Different Measurements of T Levels

It is worth mentioning that we did not investigate pubertal or perinatal T levels, which might show stronger links with facial characteristics than baseline or reactive T levels, due to developmental links with traits implicated in craniofacial growth (Hodges-Simeon et al. 2016; Whitehouse et al. 2015). Moreover, due to potentially unreliable measures of salivary T, especially for women’s considerably lower T concentrations, the assessment of salivary T is not without pitfalls (Fiers et al. 2014). To tackle this, we aggregated saliva T measurement across two samples in order to get a more stable assessment of both baseline T and T reactivity. Furthermore, we also explored, for the first time, T assessment from women’s hair samples as a correlate of intrasexual differences in structural facial dimorphism, which is thought to provide more reliable and aggregated T measures than from saliva (Gao et al. 2013, Russell et al. 2012; while T measures from saliva and hair samples have been shown to be highly correlated, Wang et al. 2019). However, no associations of hair T with any of the facial measures were detected. This contrasts earlier findings on some behaviours and traits which were shown to be related to measures of hair T, but not salivary baseline T (e.g., aggression in N = 460 adolescents, partly moderated by hair cortisol; Grotzinger et al. 2018).

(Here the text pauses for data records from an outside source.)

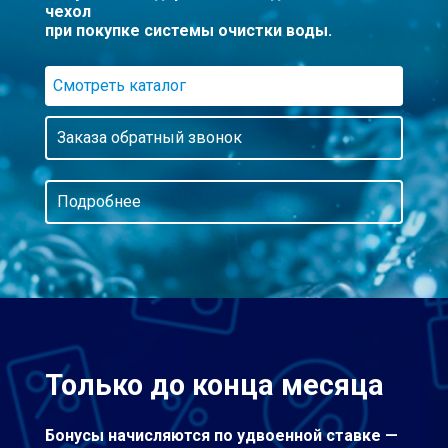
чехол
при покупке системы очистки воды.
Смотреть каталог
Заказа обратный звонок
Подробнее
Только до конца месяца
Бонусы начисляются по удвоенной ставке —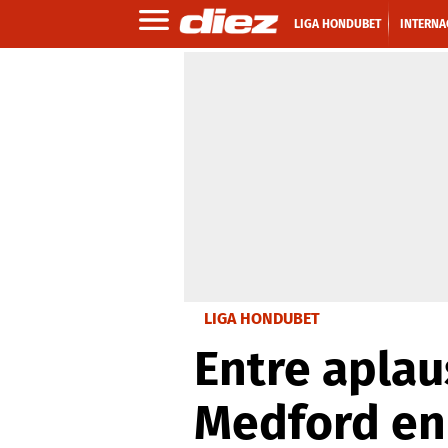
LIGA HONDUBET
INTERNA
LIGA HONDUBET
Entre aplau
Medford en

In general, our results do not support the proposal that T functions as an underlying mechanism for the link between fWHR and dominance.

Sexual Dimorphism

In our study, men showed a significantly lower fWHR than women. This is rather unexpected, given that higher fWHR is thought to signal dominance and aggression, and previous findings suggested a higher fWHR for men compared to women (Carré and McCormick 2008; see Geniole et al. 2015 for a meta-analysis), while other studies found little or no evidence of sexual dimorphism in fWHR (Kramer et al. 2012; Kramer 2017; Lefevre et al. 2012; Robertson et al. 2017). One possible explanation would be that fWHR is suited to explain differences in masculinity among men but not between the sexes. Another suggestion comes from research showing that fWHR measures vary across different scanning procedures (e.g., Lefevre et al. 2012 found a lower fWHR in men compared to women in one of four samples, but only for measures from 3D facial scans and not from 2D facial photos). The fact that we used 3D face scans may partly explain this unexpected finding. Furthermore, it has been suggested that sexual dimorphism might be hard to detect on the facial surface due to greater facial adiposity in women, possibly obscuring any differences in the underlying bone structure (Kramer et al. 2012; Lefevre et al. 2012). Since results are mixed and explanations rather speculative, it appears that a sexual dimorphism in fWHR is in need of further investigation. Nevertheless, global facial masculinity was higher for men compared to women, indicating this measure may be better suited to describe between-sex differences in masculine facial characteristics than fWHR, although we only used three out of five components of the original index (Penton-Voak et al. 2001). Despite the broad use in the literature, measurements of facial masculinity based on just a few facial landmarks might not be the most valid method. Instead, approaches like geometric morphometrics might be superior in detecting masculine (sexually dimorphic) face shapes because they reflect biological factors and shape differences more accurately (Windhager et al. 2011; Mitteroecker et al. 2015).

Conclusion

Overall, our findings provide no evidence for a link of fWHR and global facial masculinity with salivary baseline T in men or women, T reactivity in men, or hair T in women. Hence, hypotheses that T levels are an underlying mechanism for the development of and/or sexual dimorphism in fWHR or global facial masculinity are not supported. Finally, our study does not support the proposal that fWHR is larger in men. Rather, in our samples, women had a higher fWHR than men. Thus, future studies should take into account that neither fWHR nor the global masculinity index reflect current T levels, rendering it unlikely that T underlies their relationship with dominance-signalling, and that global facial masculinity is better suited than fWHR to capture objective structural sexual dimorphism in the face.